IAP - Why HTTP2 and WebSockets Are Not Enough
IAP is an application level protocol that is intended to replace HTTP. During the early days of the web when browsers where the primary client of backend services, HTTP was sufficient. In fact, HTTP was pretty much your only choice, unless you wanted to jump through hoops with Flash, Applets etc.
With the advent of mobile apps that changed. First of all, mobile apps are free to choose what network protocol they communicate with their backend via. HTTP is no longer a must.
Second, mobile apps are locally installed apps which sometimes run for a very long time without being shut down. Apps which often need a permanent connection open to the backend so they can communicate quickly with the backend.
Third, mobile apps often need data pushed out from the server on the server's initiative. Modern web apps need those two features too. HTTP was never designed for that.
Fifth, because HTTP responses cannot be broken down into smaller chunks, if one of the resource requested by an app has to be fetched from a slow backend system (e.g. a database), the HTTP connection might sit idle while the response is being obtained from the backend system. This idle time could have been used to send smaller files back to the browser.

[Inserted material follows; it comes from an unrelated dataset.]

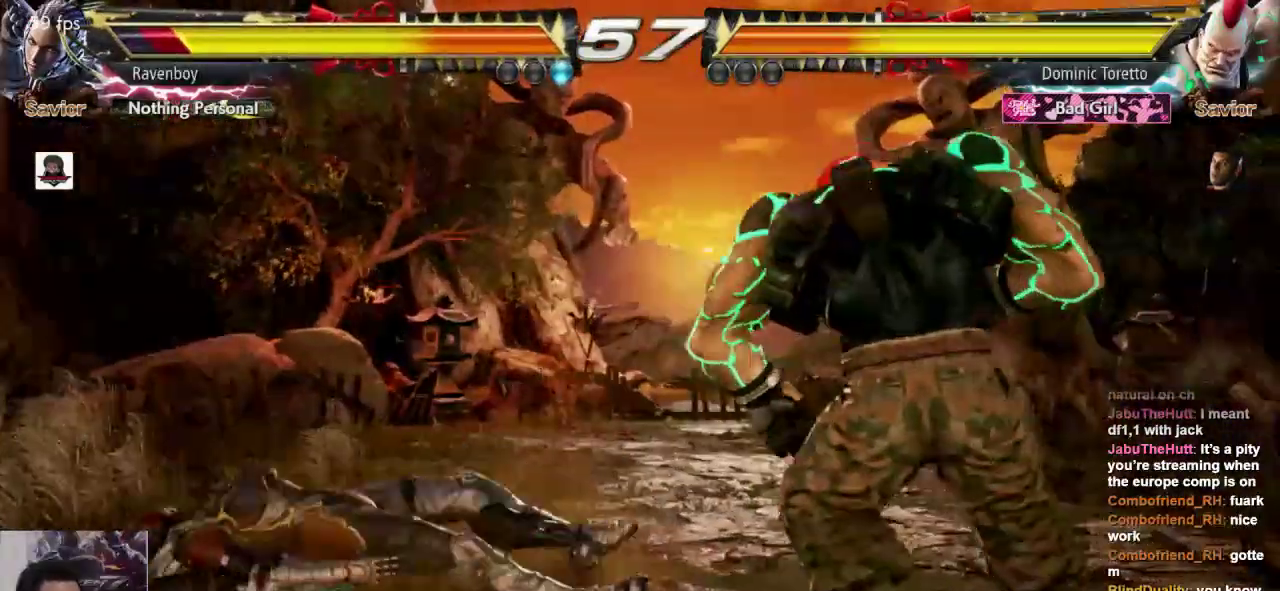
{"dt_ms": 500, "buttons": [], "left_stick": "center", "events": [[17, "CROSS", "up"], [17, "L2", "up"]]}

This is known as head-of-line blocking. The slow resource blocks the HTTP connection for other resources which could have utilized the connection while idle.
Sixth, since HTTP 1.1 is a stateless protocol, the many different HTTP headers have to be sent along with every single HTTP request. Many of these headers are exactly the same in every single request (e.g. the Accept header which contains a long string of mime types the client can understand ("accept"). The repeated HTTP headers waste bandwidth.
Seventh, a lot of backend services running internally in big enterprise systems communicate via HTTP, even when another protocol would suit their needs better. This typically happens because developers are familiar with HTTP and web servers, the administrators understand the standard web servers and it's easy to just keep port 80 open and close all others for security reasons.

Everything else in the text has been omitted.